The administration views the measure as a necessary tool to collect on personal debts as greater numbers of Americans eliminate their land lines. Technically, the provision would also apply to people who are behind on their taxes or on mortgages insured by the Federal Housing Administration. But the Internal Revenue Service doesn't contract with private firms to collect delinquent taxes, and mortgage lenders aren't likely to hound borrowers by cell phone when they have the threat of foreclosure to compel payment, experts say.
In practice, "the main target will probably be student-loan debtors," says Margot Saunders, at counsel with the National Consumer Law Center. "Right now, the country is facing tremendous unpaid debt, not because we have a lot of deadbeats, but because a lot of people are out of work and can't repay the debt."
An estimated $50 billion in federal education debt is in default, says Mark Kantrowitz, founder of finaid.org, a student loan informational website. "The fear is collection agencies will use this [provision] to harass students," he says. In 2010, consumers lodged more than 144,000 complaints about debt collection practices with the Federal Trade Commission, making it the top consumer complaint after identity theft.
Students who attended for-profit colleges had more than three times the rate of default -- 15% versus 4.6% of students attending nonprofit schools. One reason: Students at for-profit schools are more likely to borrow: 92% did so in the 2007-2008 school year, the most recent data available, versus 27% of students at public colleges and 60% of students at private, nonprofit colleges.

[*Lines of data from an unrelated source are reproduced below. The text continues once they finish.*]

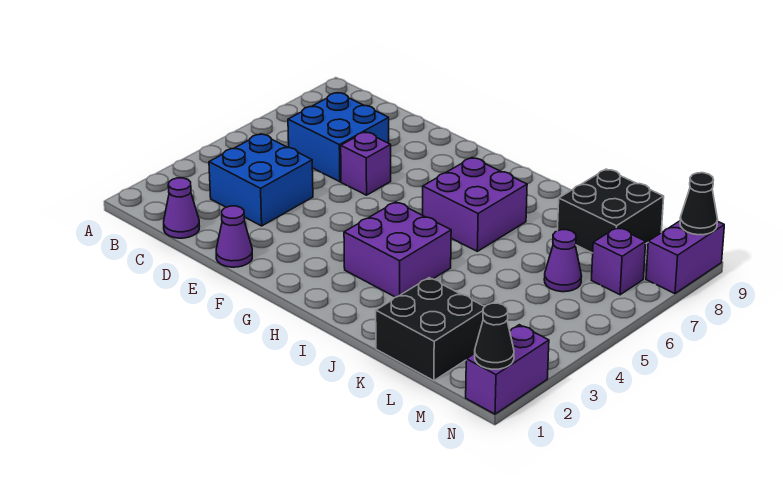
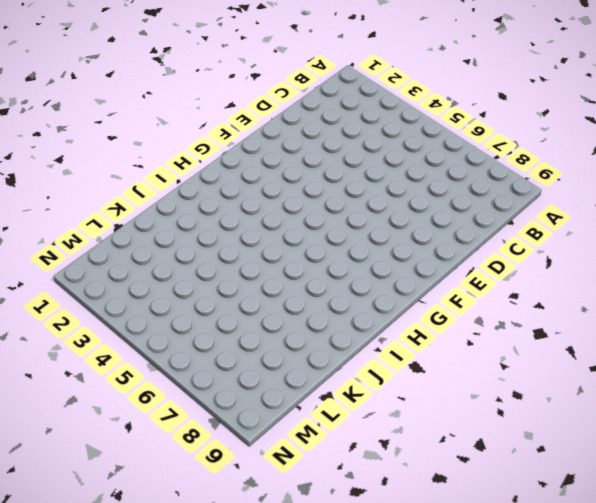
none -> purple 1x1 cone [164,178,199,238]
none -> blue 2x2 brick [209,134,313,226]
none -> blue 2x2 brick [288,93,389,182]

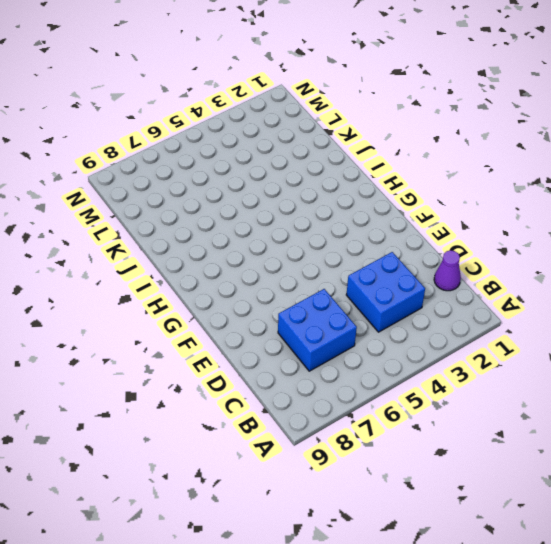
none -> purple 1x1 cone [216,206,252,267]
none -> purple 1x1 brick [341,132,391,195]
none -> purple 2x2 brick [344,202,451,297]

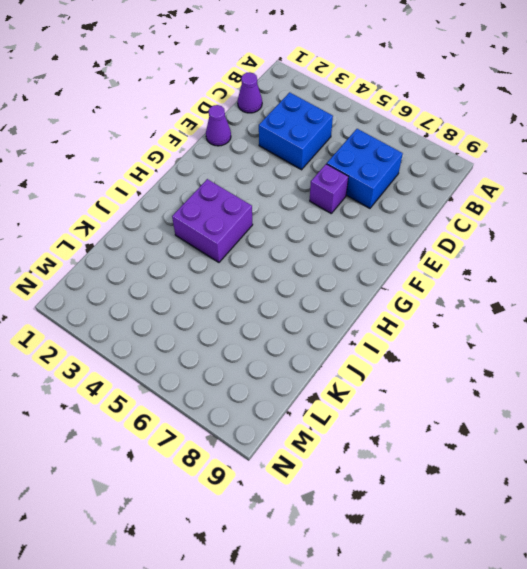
none -> purple 2x2 brick [423,158,527,251]
none -> black 2x2 brick [376,278,485,381]
none -> black 2x2 brick [557,169,664,253]

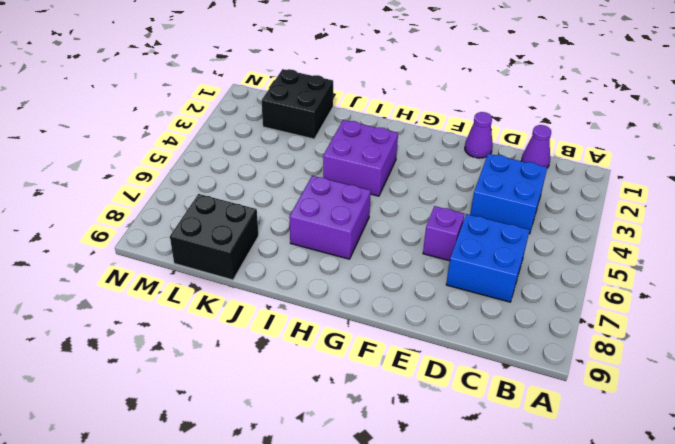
none -> purple 1x1 cone [544,230,582,292]
none -> purple 1x1 brick [592,227,646,295]
none -> purple 1x2 brick [466,325,549,414]

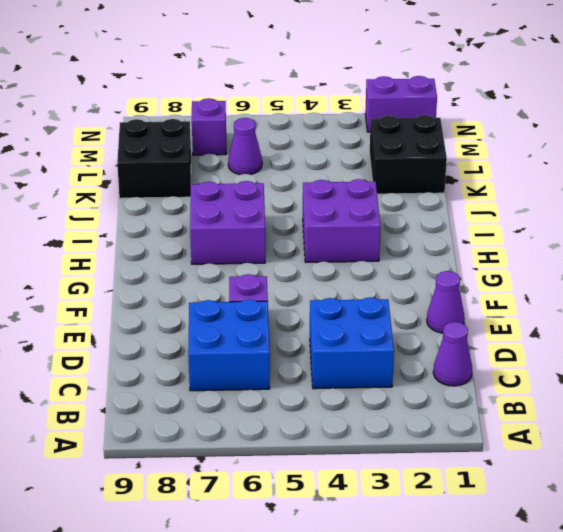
none -> purple 1x2 brick [646,221,724,294]
none -> black 1x1 cone [475,303,514,369]
none -> black 1x1 cone [680,173,718,235]

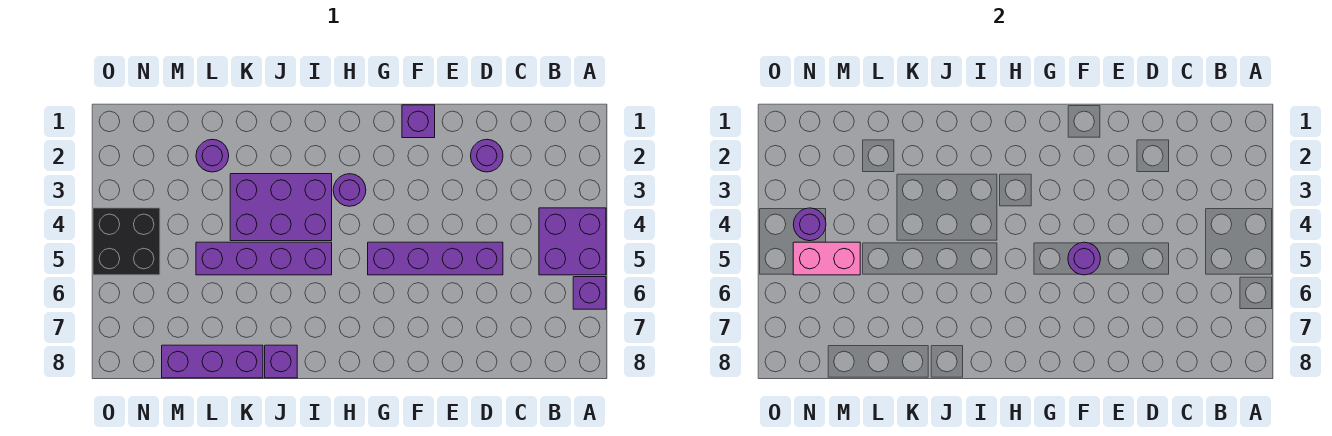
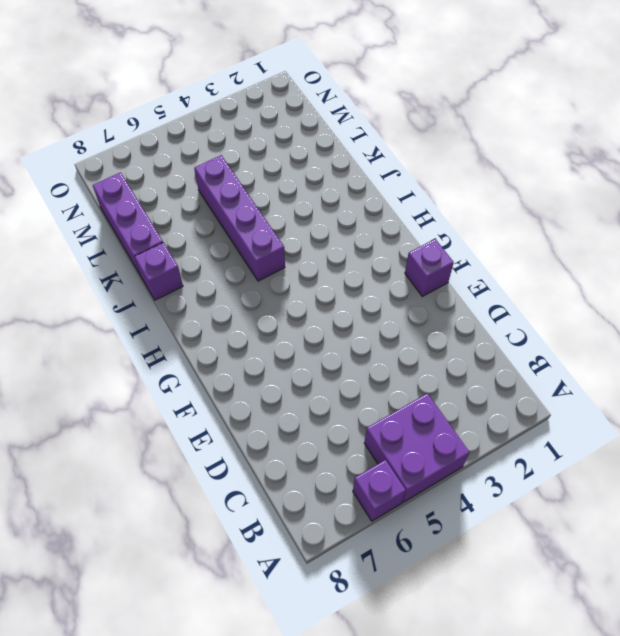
none -> purple 1x1 round brick [471,139,503,172]
none -> purple 1x4 brick [368,242,503,275]
none -> purple 1x1 round brick [333,174,366,206]

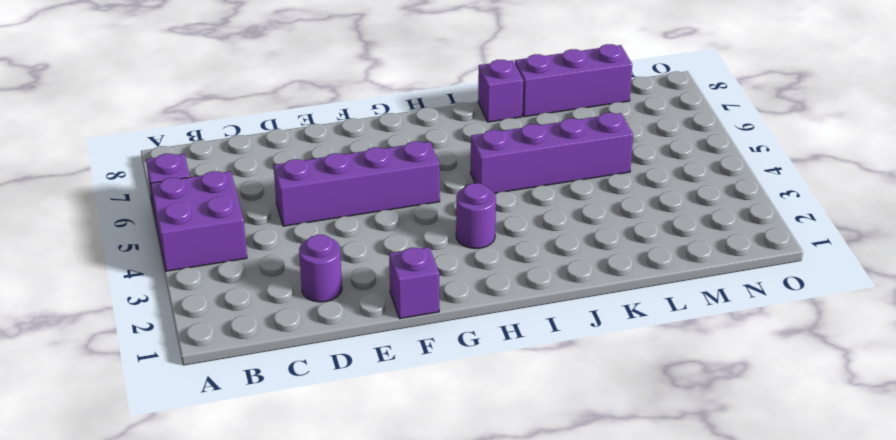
none -> purple 2x3 brick [230,174,332,241]
none -> purple 1x1 round brick [196,139,229,172]
none -> black 2x2 brick [93,208,160,275]

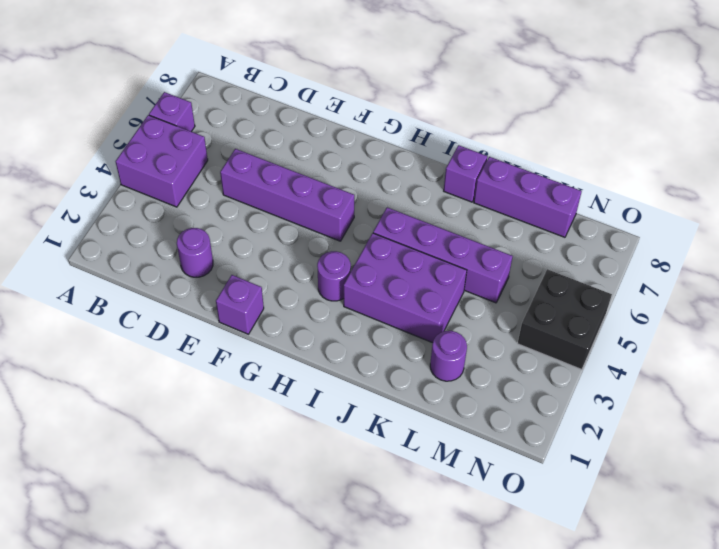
none -> purple 1x1 round brick [1068,242,1101,275]
none -> pink 1x2 brick [793,242,860,275]
none -> purple 1x1 round brick [793,208,826,241]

"There are a whole slew of problems with students loans to vocational schools," says Saunders. "They are known to provide very high-ratio loans. The student doesn't pay much up front, and then there are real problems with the product. The vocational schooling doesn't train students for what they need, they don't help them find jobs, and [the students] are left owing huge amounts."
Moreover, it's those younger, jobless or underemployed people who are most likely to rely solely on a cell phone, and chose a pay-as-you-go phone, which can cost up to 25 cents a minute for a basic plan, says Howard Dvorkin, CPA and founder of Consolidated Credit, a debt management firm. "Collectors may call three to five times a day to get someone on the phone, so the cell phone bills are going to go up," he says. "It's a money grab that the administration is going for -- the government needs the money and a tremendous amount is owed, certainly for student loans."
Even if the provision is adopted, borrowers will be able to use tactics in the Fair Debt Collection Practices Act to protect themselves. Debt collectors can't contact you before 8 a.m. or after 9 p.m. unless you agree to it. Most people carry their cell phones to work, and debt collectors can't contact you there if they are told, orally or in writing, that you are not allowed to receive calls. Finally, collectors must stop contacting you if you notify them in writing.
"Allowing an abusive debt collection mechanism is not going to increase payment of debt, it's just going to increase the suffering of debtor," argues Saunders. "It's quite different than calling a home phone."